In a 66-Test career that has seen plenty of cussedly defiant performances to save a game for England or help win it, Collingwood's drought of 50-plus scores has never stretched beyond eight innings.
Stage set for Collingwood's form to return
Statistically, Paul Collingwood is going through his worst patch. It has been nine innings since he crossed the 50-run mark in Test cricket.
In a 66-Test career that has seen plenty of cussedly defiant performances to save a game for England or help win it, Collingwood's drought of 50-plus scores has never stretched beyond eight innings.
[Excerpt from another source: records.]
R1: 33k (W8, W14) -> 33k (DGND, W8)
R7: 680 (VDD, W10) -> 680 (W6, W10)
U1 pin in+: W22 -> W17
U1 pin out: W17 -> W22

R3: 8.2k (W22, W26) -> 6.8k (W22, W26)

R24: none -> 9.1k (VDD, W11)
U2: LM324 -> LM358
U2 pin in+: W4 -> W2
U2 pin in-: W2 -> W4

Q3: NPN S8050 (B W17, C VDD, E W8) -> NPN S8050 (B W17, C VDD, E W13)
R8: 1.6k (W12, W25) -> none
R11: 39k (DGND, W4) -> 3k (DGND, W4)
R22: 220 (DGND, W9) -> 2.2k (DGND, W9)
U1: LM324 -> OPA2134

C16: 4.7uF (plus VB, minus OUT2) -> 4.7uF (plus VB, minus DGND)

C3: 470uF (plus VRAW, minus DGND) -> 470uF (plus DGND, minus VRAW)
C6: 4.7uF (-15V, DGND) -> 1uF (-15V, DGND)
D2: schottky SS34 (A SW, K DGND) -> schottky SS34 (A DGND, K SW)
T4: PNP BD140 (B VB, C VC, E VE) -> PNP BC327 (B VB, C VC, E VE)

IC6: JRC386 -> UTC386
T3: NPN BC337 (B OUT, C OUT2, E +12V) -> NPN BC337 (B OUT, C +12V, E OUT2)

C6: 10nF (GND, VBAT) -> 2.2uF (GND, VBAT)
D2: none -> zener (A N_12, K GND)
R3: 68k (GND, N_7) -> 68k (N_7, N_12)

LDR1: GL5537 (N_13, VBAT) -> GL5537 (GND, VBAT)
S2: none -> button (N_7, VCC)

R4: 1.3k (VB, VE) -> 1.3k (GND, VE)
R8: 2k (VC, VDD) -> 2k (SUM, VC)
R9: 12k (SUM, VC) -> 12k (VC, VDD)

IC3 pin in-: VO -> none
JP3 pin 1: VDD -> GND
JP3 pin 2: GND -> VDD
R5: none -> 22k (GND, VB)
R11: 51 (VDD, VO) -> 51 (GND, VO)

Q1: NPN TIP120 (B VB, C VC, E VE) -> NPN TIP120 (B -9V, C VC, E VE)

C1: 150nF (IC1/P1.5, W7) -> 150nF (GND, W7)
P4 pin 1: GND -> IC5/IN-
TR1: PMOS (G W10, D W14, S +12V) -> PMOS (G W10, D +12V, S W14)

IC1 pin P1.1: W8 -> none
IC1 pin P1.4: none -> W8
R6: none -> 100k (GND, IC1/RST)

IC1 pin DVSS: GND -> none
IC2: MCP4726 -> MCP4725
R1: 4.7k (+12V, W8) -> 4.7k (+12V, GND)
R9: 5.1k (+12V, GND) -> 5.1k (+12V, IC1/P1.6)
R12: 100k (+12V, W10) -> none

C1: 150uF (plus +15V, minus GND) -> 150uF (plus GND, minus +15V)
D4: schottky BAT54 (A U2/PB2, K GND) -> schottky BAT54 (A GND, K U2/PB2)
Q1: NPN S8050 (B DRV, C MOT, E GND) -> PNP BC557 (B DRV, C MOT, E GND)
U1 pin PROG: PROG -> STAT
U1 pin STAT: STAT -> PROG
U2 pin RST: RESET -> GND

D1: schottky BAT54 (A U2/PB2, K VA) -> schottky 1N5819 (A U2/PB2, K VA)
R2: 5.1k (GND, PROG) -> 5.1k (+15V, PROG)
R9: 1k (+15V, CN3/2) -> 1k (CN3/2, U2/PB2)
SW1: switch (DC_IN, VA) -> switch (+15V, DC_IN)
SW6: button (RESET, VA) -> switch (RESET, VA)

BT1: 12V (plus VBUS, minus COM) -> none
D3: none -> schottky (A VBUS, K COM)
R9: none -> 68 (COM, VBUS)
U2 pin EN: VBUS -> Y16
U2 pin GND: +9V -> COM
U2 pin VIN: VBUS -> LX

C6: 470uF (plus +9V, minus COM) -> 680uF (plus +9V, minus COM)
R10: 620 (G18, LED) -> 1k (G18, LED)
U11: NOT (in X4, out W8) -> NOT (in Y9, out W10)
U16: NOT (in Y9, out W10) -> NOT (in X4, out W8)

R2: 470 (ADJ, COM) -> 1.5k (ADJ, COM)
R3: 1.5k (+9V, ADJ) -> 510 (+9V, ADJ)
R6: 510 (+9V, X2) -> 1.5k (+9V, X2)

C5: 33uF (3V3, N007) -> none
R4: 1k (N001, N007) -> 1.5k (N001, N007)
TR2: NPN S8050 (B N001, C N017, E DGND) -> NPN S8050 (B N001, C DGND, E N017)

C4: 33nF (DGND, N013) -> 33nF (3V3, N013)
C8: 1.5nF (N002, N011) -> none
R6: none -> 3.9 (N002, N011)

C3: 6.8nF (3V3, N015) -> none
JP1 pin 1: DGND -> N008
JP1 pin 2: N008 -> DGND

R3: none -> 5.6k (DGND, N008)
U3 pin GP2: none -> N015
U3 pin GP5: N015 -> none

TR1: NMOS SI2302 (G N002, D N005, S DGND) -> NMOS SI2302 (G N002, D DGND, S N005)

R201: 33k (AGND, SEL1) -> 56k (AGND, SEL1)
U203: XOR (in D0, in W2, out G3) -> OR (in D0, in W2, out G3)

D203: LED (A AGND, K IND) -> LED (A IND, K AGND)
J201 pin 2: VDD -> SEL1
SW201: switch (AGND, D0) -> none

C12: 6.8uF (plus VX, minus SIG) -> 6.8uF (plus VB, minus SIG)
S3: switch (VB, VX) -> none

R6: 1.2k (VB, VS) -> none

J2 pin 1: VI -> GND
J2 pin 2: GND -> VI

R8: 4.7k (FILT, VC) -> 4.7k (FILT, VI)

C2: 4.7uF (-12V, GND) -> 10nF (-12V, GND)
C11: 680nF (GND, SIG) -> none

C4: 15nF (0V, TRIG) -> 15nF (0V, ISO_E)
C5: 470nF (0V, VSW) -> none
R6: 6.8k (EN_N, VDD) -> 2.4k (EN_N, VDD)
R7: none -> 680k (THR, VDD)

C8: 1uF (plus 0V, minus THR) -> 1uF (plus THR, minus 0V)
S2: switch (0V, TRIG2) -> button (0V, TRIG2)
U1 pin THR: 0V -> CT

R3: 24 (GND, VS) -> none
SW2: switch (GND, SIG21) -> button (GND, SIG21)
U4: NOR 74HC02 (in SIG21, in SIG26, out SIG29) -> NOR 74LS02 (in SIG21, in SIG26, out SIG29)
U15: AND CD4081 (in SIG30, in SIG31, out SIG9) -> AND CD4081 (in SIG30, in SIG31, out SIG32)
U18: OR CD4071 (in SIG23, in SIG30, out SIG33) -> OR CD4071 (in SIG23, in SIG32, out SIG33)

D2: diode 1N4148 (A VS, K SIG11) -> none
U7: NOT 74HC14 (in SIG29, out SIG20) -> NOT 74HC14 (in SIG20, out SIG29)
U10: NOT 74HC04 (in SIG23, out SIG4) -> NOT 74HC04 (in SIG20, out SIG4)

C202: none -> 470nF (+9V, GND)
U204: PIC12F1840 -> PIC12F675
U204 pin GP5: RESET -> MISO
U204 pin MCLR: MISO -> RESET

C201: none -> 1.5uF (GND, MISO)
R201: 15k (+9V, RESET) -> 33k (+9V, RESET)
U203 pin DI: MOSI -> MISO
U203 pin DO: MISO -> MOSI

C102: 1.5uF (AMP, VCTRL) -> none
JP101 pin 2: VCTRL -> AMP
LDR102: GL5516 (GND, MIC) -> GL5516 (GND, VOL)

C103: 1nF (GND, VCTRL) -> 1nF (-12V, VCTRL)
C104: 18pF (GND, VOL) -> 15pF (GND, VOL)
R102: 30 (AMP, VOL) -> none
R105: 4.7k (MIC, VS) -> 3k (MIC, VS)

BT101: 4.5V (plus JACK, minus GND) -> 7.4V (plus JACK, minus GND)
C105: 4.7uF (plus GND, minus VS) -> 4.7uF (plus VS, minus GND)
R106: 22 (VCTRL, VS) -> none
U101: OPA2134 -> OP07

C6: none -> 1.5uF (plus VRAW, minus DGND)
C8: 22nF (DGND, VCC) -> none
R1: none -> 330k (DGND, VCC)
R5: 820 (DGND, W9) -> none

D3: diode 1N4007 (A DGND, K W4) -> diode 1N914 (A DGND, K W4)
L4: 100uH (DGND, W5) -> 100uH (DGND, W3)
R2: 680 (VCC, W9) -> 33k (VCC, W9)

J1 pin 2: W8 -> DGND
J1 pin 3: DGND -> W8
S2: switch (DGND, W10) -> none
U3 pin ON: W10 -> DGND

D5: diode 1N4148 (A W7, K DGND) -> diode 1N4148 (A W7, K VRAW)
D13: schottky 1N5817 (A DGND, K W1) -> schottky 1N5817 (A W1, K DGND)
But since the 82 in the first innings against Pakistan at Nottingham, he has a top score of 42. In the eight other innings, he has managed to reach double-figures just once.
The England dressing room, however, does not seem too worried. Said Alastair Cook: "When the going has got tough over the last 12 months, when we've been desperately trying to save a draw, Colly's the guy who you want and has been out there. When his back's against the wall, 99 per cent of the time he delivers the goods."
That particular characteristic of Collingwood has seen him emerge as one of the most-prized wickets in international cricket.
Collingwood's career has been defined by selflessness and performances like the battling century against South Africa at Edgbaston and the match-saving, last-day 74 at Cardiff that changed the direction of the last Ashes series.
The current Ashes is at a cusp as well and Collingwood will be under extreme pressure at Melbourne at the start of the fourth Test. He cherishes moments like these and, with around 90,000 expected to pack the Melbourne Cricket Ground, the occasion might well bring out the gladiator that, we all know, resides in him.